## EXERCISE GOAL
Put the lines running from the one containing "class: Aves" through the end of the items into a numbered list, leaving out any blank lines.

## TASK MATERIAL
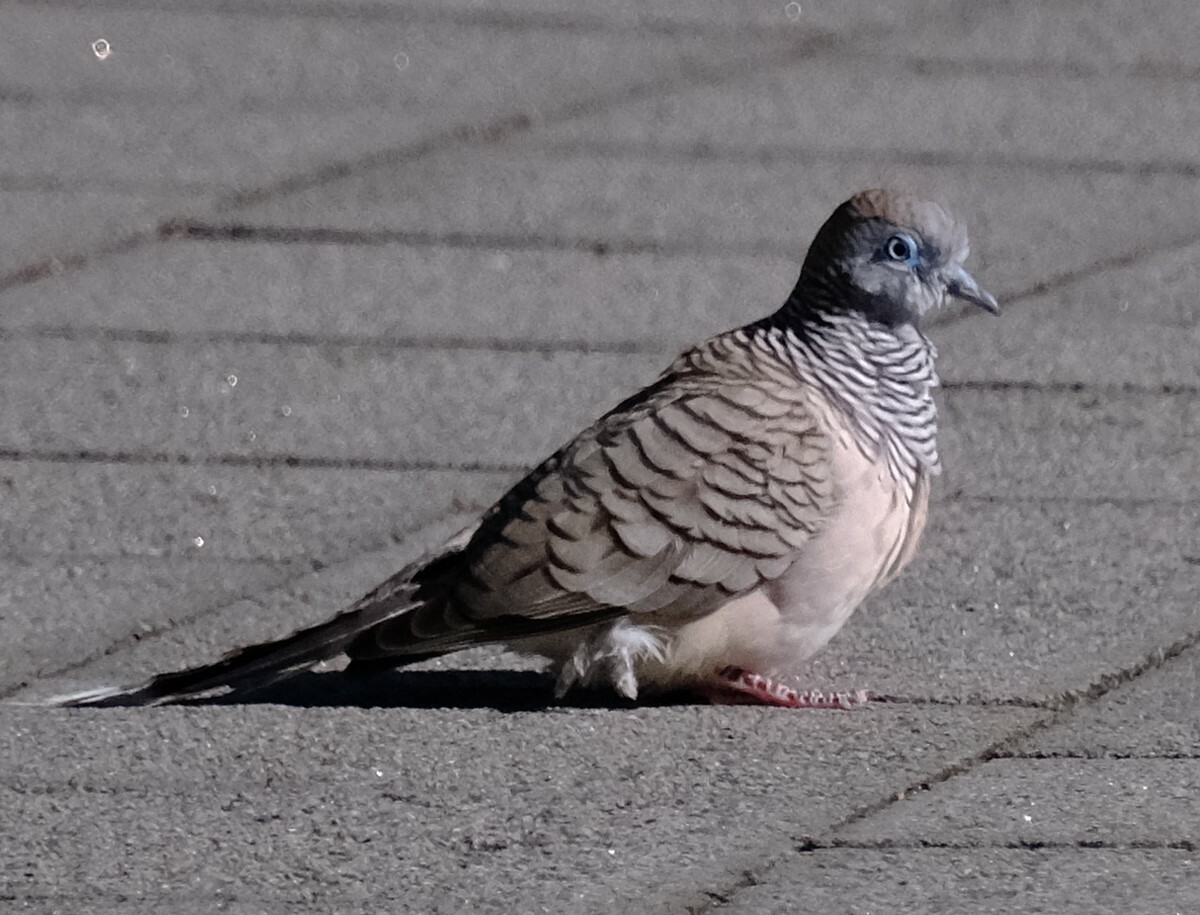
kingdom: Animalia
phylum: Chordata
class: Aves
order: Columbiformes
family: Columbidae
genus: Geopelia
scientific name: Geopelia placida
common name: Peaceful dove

## THE SOLUTION
1. class: Aves
2. order: Columbiformes
3. family: Columbidae
4. genus: Geopelia
5. scientific name: Geopelia placida
6. common name: Peaceful dove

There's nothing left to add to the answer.